The network interface 505 is used for network communication with other devices. Those skilled in the art will appreciate that the configuration shown in fig. 10 is a block diagram of only a portion of the configuration relevant to the present teachings and is not intended to limit the computing device 500 to which the present teachings may be applied, and that a particular computing device 500 may include more or less components than those shown, or may combine certain components, or have a different arrangement of components.

Wherein the processor 502 is configured to run the computer program 5032 stored in the memory to implement the following steps:

acquiring a video to be detected; carrying out face detection on the current frame image of the video to be detected, and judging whether the current frame image of the video to be detected has a face or not; if the current frame image of the video to be detected has a face, acquiring a face rectangular frame; performing quality evaluation on the face image corresponding to the face rectangular frame to obtain a score; judging whether the score exceeds a threshold value; if the score exceeds a threshold value, preprocessing the face image to obtain a processing result; calculating the living body reliability and the non-living body reliability according to the processing result, and determining whether the face corresponding to the face image is a living body to obtain a judgment result; tracking each face image based on a target tracking method to obtain tracking information; and comprehensively judging whether the face corresponding to the face image is a living body or not according to the tracking information and the judgment result so as to obtain a detection result.

In an embodiment, when implementing the step of performing quality evaluation on the face image corresponding to the face rectangular frame to obtain a score, the processor 502 specifically implements the following steps:

grading the face image corresponding to the face rectangular frame according to the face size, the fuzzy degree, the face posture, the face position and the face length-width ratio to obtain corresponding scores; and carrying out weighted summation according to the weight corresponding to the face size, the fuzzy degree, the face posture, the face position and the face length-width ratio and the corresponding score to obtain a score.

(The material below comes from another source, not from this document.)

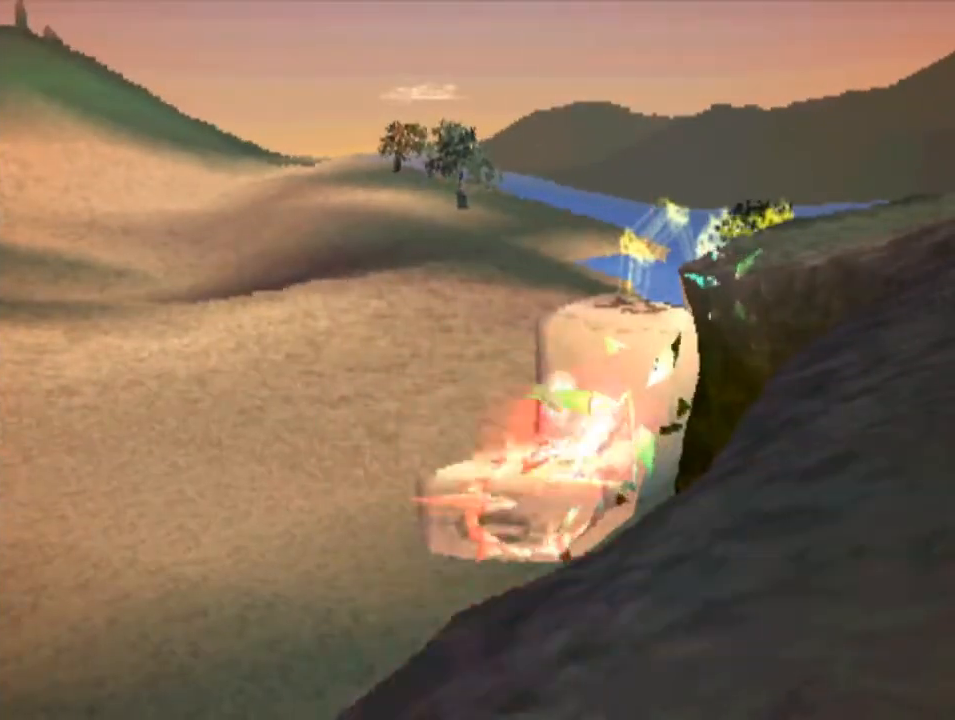
{"buttons": ["R2"], "left_stick": "right", "events": [[33, "left_stick", "down-left"], [133, "left_stick", "center"], [167, "CROSS", "down"], [267, "CROSS", "up"], [433, "left_stick", "right"]]}
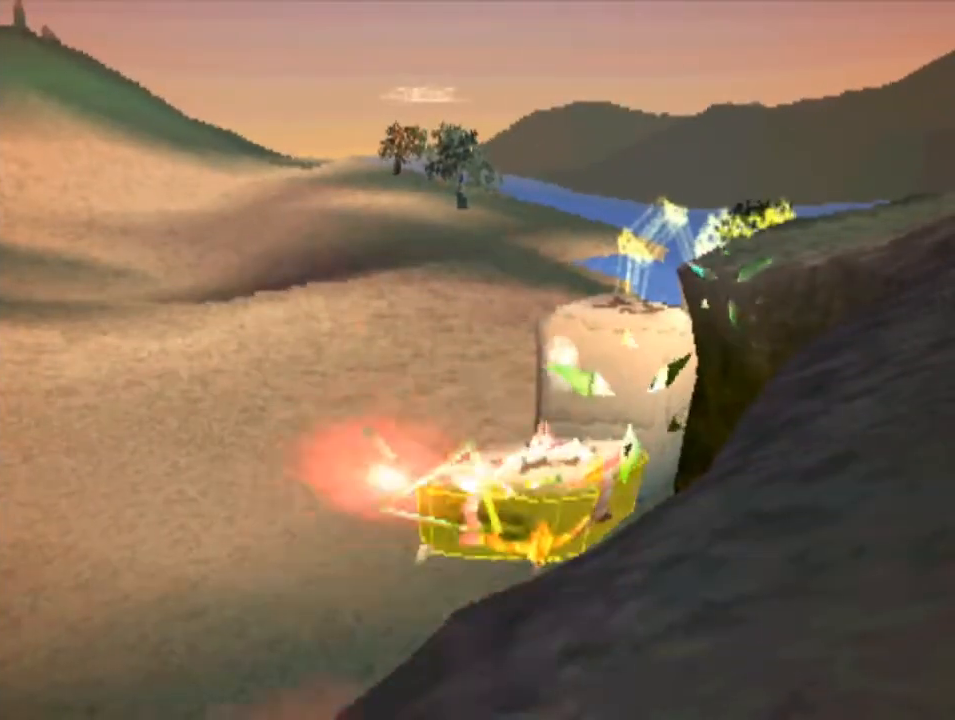
{"buttons": ["R2"], "left_stick": "center", "events": [[33, "CROSS", "down"], [33, "left_stick", "center"], [133, "CROSS", "up"], [433, "CROSS", "down"], [500, "CROSS", "up"]]}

In an embodiment, when the processor 502 implements the steps of calculating the living body reliability and the non-living body reliability according to the processing result, and determining whether the face corresponding to the face image is a living body, so as to obtain the determination result, the following steps are specifically implemented:

inputting the processing result into a trained convolutional neural network to acquire the credibility of the living body and the credibility of the non-living body; judging whether the reliability of the living body exceeds a threshold value corresponding to the living body; if the reliability of the living body exceeds a threshold value corresponding to the living body, determining that the face corresponding to the face image is the living body to obtain a judgment result; and if the reliability of the living body does not exceed the threshold value corresponding to the living body, determining that the face corresponding to the face image is not the living body so as to obtain a judgment result.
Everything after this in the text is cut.